Collected data entries
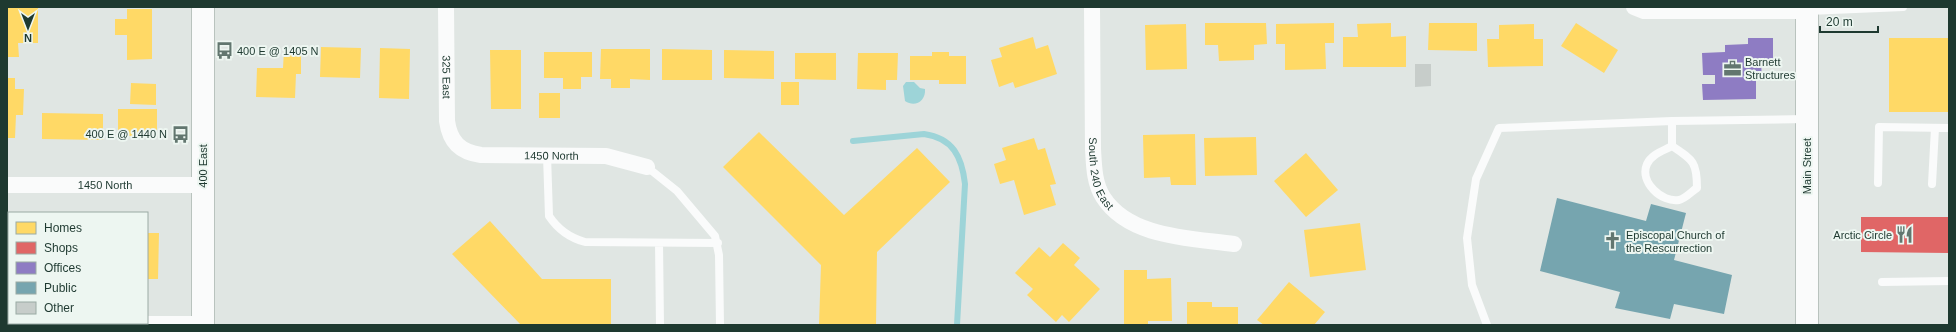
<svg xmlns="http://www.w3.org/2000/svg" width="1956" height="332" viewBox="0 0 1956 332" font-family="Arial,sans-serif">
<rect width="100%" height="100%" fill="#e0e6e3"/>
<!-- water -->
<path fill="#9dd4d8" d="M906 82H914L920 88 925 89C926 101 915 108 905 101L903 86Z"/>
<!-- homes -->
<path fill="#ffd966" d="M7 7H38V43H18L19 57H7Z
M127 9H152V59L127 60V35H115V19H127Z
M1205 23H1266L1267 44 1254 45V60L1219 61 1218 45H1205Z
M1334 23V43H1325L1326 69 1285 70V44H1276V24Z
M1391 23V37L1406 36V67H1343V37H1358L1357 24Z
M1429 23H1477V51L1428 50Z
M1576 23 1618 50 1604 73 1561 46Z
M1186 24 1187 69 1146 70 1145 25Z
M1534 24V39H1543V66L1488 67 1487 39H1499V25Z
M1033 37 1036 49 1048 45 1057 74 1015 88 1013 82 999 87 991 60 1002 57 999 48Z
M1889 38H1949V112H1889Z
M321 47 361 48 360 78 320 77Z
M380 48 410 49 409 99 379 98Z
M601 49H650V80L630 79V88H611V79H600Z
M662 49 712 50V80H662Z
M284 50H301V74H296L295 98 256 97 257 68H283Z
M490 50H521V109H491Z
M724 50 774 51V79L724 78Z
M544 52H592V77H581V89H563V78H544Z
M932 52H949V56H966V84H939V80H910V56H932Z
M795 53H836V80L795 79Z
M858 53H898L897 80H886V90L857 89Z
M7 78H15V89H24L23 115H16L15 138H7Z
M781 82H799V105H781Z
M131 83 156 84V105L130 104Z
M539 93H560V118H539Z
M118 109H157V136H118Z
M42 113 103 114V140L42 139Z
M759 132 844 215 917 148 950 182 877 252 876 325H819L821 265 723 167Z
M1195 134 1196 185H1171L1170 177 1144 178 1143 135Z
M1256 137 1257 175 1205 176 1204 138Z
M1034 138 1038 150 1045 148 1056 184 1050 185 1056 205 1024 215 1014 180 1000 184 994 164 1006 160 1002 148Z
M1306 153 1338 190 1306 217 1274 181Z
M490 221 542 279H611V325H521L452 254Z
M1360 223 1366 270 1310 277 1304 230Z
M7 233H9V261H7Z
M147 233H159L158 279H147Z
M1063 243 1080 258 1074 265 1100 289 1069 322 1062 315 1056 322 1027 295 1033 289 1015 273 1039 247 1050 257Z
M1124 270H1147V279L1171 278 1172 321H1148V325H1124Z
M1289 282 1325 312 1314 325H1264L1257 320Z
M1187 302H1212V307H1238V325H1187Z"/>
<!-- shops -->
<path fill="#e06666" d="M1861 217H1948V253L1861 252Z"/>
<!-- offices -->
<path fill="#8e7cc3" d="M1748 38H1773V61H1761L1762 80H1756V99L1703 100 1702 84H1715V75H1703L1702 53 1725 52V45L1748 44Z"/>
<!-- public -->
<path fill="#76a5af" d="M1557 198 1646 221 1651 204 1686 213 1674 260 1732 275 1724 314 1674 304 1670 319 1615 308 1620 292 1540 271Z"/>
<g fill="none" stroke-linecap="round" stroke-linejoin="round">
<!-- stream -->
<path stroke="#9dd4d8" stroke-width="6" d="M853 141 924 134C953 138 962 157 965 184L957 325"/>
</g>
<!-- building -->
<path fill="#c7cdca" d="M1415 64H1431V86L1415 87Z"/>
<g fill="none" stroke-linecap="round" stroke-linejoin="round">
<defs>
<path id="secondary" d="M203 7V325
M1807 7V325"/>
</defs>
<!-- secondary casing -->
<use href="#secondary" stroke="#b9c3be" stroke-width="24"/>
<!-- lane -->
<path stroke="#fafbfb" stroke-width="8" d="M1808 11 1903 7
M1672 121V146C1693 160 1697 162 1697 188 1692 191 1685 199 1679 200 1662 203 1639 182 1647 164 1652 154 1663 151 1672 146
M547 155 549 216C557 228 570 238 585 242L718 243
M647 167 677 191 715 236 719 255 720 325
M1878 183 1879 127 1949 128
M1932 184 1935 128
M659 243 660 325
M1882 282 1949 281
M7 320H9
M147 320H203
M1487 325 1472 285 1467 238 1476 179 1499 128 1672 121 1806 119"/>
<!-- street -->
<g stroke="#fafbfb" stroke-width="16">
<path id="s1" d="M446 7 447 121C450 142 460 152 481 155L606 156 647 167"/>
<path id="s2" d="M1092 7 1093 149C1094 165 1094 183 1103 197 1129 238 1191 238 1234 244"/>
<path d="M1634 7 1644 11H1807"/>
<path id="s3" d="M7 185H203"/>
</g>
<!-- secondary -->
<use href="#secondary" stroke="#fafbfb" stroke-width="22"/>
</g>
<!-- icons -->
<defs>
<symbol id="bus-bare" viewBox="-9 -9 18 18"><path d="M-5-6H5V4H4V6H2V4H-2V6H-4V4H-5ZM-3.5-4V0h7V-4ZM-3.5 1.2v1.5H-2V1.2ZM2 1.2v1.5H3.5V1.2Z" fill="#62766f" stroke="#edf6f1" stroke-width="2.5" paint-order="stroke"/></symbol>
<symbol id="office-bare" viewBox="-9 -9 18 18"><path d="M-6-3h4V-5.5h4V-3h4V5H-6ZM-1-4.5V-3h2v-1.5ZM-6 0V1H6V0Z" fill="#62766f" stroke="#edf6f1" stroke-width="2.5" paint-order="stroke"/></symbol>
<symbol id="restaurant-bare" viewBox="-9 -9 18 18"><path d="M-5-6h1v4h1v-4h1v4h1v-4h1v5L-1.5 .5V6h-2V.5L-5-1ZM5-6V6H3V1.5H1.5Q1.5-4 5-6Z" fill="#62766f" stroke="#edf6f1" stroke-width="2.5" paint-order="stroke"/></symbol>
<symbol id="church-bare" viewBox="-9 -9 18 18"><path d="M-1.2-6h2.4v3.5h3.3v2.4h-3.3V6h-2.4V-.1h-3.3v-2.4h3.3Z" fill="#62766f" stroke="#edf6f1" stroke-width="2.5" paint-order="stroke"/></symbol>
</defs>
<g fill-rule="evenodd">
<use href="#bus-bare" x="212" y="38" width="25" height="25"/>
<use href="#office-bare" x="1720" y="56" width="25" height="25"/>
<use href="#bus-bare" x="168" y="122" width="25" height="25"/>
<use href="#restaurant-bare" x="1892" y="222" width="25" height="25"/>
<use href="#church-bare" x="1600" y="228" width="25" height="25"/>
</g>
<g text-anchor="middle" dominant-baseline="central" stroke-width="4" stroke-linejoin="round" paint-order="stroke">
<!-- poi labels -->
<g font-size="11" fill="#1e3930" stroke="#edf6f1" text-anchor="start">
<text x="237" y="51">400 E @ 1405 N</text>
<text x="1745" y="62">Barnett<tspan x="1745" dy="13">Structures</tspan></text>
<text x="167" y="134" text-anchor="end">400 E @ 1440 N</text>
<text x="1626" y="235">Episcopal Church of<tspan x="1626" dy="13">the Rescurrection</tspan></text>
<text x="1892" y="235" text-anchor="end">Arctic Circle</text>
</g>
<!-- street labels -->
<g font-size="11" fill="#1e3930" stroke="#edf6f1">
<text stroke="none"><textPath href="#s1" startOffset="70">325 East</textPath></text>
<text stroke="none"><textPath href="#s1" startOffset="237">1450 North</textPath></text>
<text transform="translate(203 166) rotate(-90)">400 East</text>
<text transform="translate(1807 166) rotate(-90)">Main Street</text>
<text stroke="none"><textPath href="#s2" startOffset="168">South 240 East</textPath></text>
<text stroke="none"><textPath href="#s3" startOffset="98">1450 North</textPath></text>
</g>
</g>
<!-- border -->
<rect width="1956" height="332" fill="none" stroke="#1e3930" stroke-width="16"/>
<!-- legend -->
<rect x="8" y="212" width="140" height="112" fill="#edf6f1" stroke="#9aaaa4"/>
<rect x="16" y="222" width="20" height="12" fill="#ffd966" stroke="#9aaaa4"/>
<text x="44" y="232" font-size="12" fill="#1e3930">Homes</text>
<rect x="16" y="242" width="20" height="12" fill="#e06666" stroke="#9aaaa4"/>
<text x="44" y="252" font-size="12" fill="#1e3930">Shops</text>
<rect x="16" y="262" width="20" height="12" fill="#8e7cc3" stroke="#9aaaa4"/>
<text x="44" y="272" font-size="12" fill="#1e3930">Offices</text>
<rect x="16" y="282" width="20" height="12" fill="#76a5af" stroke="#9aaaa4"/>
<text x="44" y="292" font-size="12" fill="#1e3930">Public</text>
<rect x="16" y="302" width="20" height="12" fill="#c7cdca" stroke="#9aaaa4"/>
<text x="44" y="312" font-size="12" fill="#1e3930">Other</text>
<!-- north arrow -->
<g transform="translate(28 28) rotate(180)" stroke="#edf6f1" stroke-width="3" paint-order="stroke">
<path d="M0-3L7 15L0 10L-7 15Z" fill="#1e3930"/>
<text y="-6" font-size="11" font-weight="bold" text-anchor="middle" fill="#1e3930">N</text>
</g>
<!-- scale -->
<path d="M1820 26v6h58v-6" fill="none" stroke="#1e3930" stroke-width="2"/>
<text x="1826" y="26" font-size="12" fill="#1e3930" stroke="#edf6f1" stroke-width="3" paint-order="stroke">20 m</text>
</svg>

▸ Task instructions: Lines containing the word "middle" are to be pulled from the records and copied.

▸ Solution below:
<g text-anchor="middle" dominant-baseline="central" stroke-width="4" stroke-linejoin="round" paint-order="stroke">
<text y="-6" font-size="11" font-weight="bold" text-anchor="middle" fill="#1e3930">N</text>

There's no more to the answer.